- [TRY IT]: In how many lines of the listing below does "depth" appear? Give only the figure.
'''
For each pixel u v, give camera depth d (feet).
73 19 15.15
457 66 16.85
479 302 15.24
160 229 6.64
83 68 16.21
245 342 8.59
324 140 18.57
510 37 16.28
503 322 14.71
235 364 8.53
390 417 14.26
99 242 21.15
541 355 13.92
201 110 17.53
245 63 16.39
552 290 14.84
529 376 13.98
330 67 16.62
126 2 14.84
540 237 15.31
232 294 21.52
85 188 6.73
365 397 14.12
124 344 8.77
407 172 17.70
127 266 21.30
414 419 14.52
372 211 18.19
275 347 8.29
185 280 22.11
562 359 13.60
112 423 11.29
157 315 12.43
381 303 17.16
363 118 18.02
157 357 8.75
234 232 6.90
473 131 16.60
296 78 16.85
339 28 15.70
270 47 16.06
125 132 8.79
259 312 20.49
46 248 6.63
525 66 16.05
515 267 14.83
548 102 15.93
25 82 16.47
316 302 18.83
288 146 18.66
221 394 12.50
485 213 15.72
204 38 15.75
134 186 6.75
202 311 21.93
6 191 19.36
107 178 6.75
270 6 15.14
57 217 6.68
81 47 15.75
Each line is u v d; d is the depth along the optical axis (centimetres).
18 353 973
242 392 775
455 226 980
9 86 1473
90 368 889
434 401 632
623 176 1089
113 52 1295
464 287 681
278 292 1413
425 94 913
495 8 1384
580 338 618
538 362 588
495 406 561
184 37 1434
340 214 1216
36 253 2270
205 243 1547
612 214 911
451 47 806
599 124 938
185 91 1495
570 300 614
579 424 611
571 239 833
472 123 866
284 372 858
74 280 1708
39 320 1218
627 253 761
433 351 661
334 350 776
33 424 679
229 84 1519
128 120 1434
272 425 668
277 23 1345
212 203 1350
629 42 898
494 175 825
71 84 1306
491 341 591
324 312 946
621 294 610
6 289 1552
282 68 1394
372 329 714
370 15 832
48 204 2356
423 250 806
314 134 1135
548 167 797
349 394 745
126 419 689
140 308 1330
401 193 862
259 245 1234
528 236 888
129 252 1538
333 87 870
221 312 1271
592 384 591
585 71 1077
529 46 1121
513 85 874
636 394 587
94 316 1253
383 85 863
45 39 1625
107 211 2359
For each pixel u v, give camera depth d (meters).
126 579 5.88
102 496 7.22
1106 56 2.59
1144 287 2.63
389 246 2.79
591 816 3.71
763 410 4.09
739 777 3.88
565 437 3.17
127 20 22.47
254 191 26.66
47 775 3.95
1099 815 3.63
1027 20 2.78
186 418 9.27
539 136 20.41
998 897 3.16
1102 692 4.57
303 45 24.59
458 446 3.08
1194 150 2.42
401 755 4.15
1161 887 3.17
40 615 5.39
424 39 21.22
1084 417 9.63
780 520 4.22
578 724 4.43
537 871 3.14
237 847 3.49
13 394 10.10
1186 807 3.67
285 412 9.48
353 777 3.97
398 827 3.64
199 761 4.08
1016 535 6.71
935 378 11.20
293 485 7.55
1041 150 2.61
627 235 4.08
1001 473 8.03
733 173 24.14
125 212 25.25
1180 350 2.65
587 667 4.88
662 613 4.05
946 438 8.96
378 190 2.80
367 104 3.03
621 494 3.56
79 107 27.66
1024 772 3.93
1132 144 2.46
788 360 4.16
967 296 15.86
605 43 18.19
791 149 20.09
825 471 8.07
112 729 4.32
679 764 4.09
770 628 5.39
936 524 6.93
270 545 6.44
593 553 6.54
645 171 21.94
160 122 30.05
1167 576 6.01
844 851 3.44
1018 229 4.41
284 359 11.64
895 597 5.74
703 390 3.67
'''
- [EXERCISE RESULT]: 3